Survey is an effective means to evaluate the genome. For species without reference genomes, it is essential to evaluate the genome characteristics before starting a de novo project, and the genome size and complexity directly affects the project price, period and subsequent assembly strategy.
(7) Does having a genomic Survey necessarily mean that we don't need to do flow cytometry?
No, it does not. We generally recommend customer to do a flow cytometry to get a preliminary estimate of the genome size before doing the Survey. The reason is as follows: in K-mer analysis, we regard the peak with the most K-mer distribution as the main peak, the peak 1/2 before the main peak as the heterozygous peak, and the peak 2 times after the main peak as the duplicate peak. At this point we need the results of the flow cytometry to validate our judgment. Depending on the size of the genome calculated from the different peaks, the one that matches better with the flow cytometry result is the main peak.
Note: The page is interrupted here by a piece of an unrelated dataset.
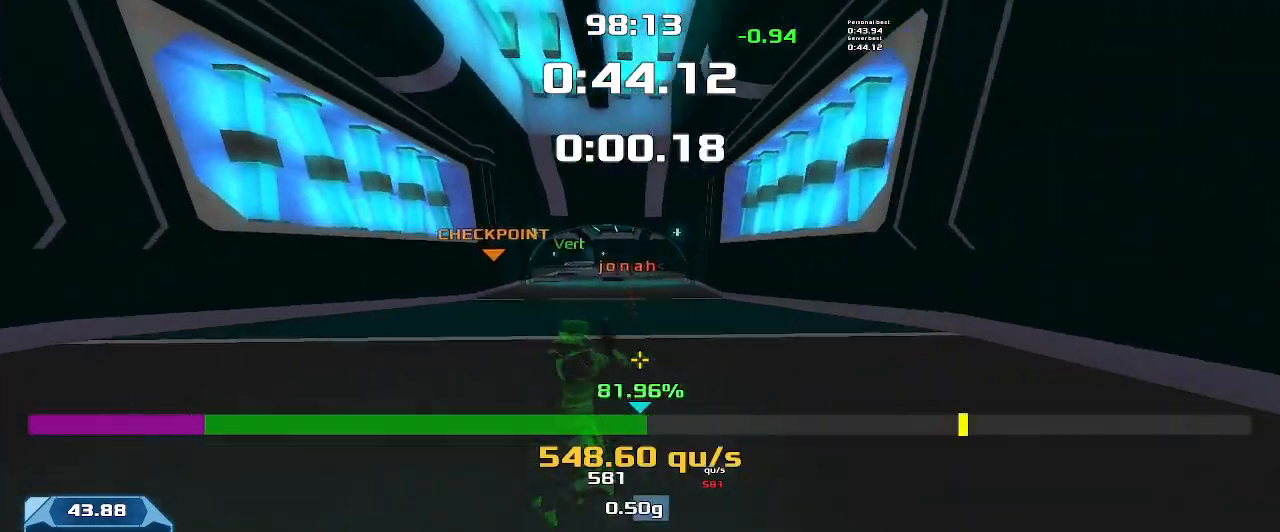
{"keys": ["left", "up"], "events": []}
(8) Why is the length of K-mer selected different when K-mer analysis is performed?
Generally, the K-mer used to estimate the genome size we choose 17-mer, the reason is that the nucleotide fragment of length 17 composed of four ATCG non-passing bases has 417~17G, which is enough to cover the normal genome in general; if we choose 15, only 1G is possible. For normal genomes there may not be enough coverage, leading to inaccurate estimation, and of course for larger genomes >15G we will try to use 19-mer for evaluation.
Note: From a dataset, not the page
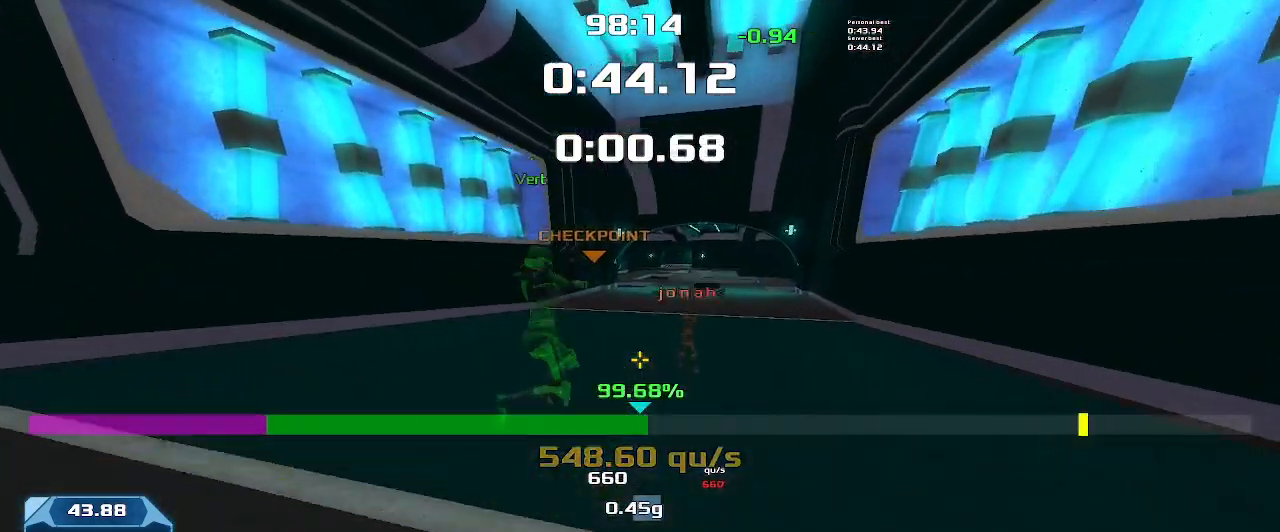
{"keys": ["left", "up"], "events": []}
Since there are error bases on Reads, the larger the K-mer is not better, if the K-mer is chosen to be larger, the number of K-mer containing this error site will be larger.
In addition, to avoid palindromic sequences, K-mer analysis selects all K-lengths as odd numbers. And for high repetition repetitions, we usually choose some K-mer with longer length, this is because larger K-mer can span some high repetition regions and have better results for assembly.